Why embedding?

22 Nov 2018

As artificial neural networks(NN) only take numbers as input, we should somehow convert our data into numerical format. Images are represented as a matrix where each pixel value corresponds to an intensity value which makes them easier to feed into a network directly. Grayscale images are 2D matrices and RGB images are 3D matrices.

But if your data is text, in particular, sentences which are not numerical make it incompatible to use it directly on the network. Thus, we need to convert these text into some kind of numerical values.

How would you feed a word to an NN?

One-hot vectors

Let’s say your vocabulary has 10000 words, and you have defined an ordering over these words - “a”, “the”, “they”, “are”, “have”, etc.

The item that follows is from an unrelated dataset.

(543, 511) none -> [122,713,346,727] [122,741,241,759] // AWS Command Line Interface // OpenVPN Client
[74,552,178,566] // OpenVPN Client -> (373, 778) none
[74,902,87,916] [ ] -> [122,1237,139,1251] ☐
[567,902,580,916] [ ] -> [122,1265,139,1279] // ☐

Now, you can represent the first word in the ordering

$\begin{bmatrix} “a” \end{bmatrix}$ as $\begin{bmatrix} 1 & 0 & 0 & 0 &... \end{bmatrix}$,

which is a vector of size 10000 with all zeros except at position 1. Similarly, the second, third, …, words can be defined as

$\begin{bmatrix} 0 & 1 & 0 & 0 & ... \end{bmatrix}$, $\begin{bmatrix} 0 & 0 & 1 & 0 & ... \end{bmatrix}$.

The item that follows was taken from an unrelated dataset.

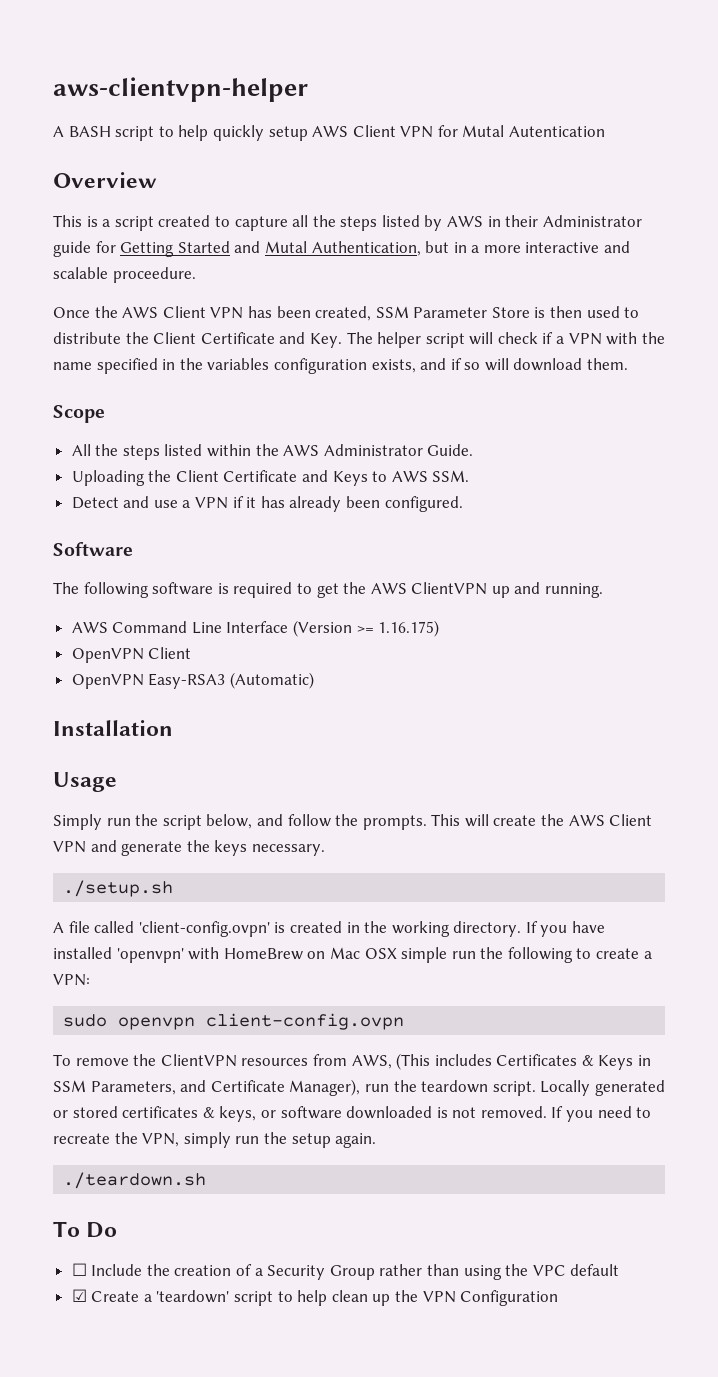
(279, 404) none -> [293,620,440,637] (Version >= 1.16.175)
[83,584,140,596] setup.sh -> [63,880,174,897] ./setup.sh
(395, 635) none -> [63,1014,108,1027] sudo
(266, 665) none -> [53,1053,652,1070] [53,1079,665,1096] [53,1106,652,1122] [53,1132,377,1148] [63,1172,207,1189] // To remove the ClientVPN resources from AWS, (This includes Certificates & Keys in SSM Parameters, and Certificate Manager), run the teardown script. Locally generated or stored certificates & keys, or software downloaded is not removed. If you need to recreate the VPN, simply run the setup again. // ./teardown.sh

So, the i^th word will be a vector of size 10000 with all zeros except a 1 at the i^th position.

Now, we have a way to feed the words into the NN. But the notion of distance that we had in case of images is not present. All words are equidistant from all other words. Secondly, the dimension of the input is huge. Your vocabulary size could easily go to 100,000 or more.

Embedding

Instead of having a sparse vector for each word, you can have a dense vector for each word, that is, multiple elements of the vector are nonzero and each element of the vector can take continuous values. This immediately reduces the size of the vector. You can have an infinite number of unique vectors of size, say 10, where each element can take any arbitrary value [as opposed to one-hot vectors where each element could take only values 0 or 1].

So, for instance,

$\begin{bmatrix} “a” \end{bmatrix}$ could be represented as

$\begin{bmatrix} 0.13 & 0.46 & 0.85 & 0.96 & 0.66 & 0.12 & 0.01 & 0.38 & 0.76 & 0.95 \end{bmatrix}$,

$\begin{bmatrix} “the” \end{bmatrix}$ could be represented as

$\begin{bmatrix} 0.73 & 0.45 & 0.25 & 0.91 & 0.06 & 0.16 & 0.11 & 0.36 & 0.76 & 0.98 \end{bmatrix}$,

and so on.

The size of the vectors is a hyperparameter, set using cross-validation. So, how do you feed these dense vector representations of words into the network? The answer is an embedding layer - you will have an embedding layer that is essentially a matrix of size 10000 x 10 [or more generally, vocab_size×dense_vector_size]. For every word, you have an index in the vocabulary, like “a” -> 0, “the” -> 1, etc., and you simply look up the corresponding row in the embedding matrix to get its 10-dimensional representation as the output. Another advantage of embedding is that, its trainable. For instance, you can initialize the embedding layer randomly, and train it with the other layers. You could also fix or fine tune embedding while using pretrained word vectors for the words.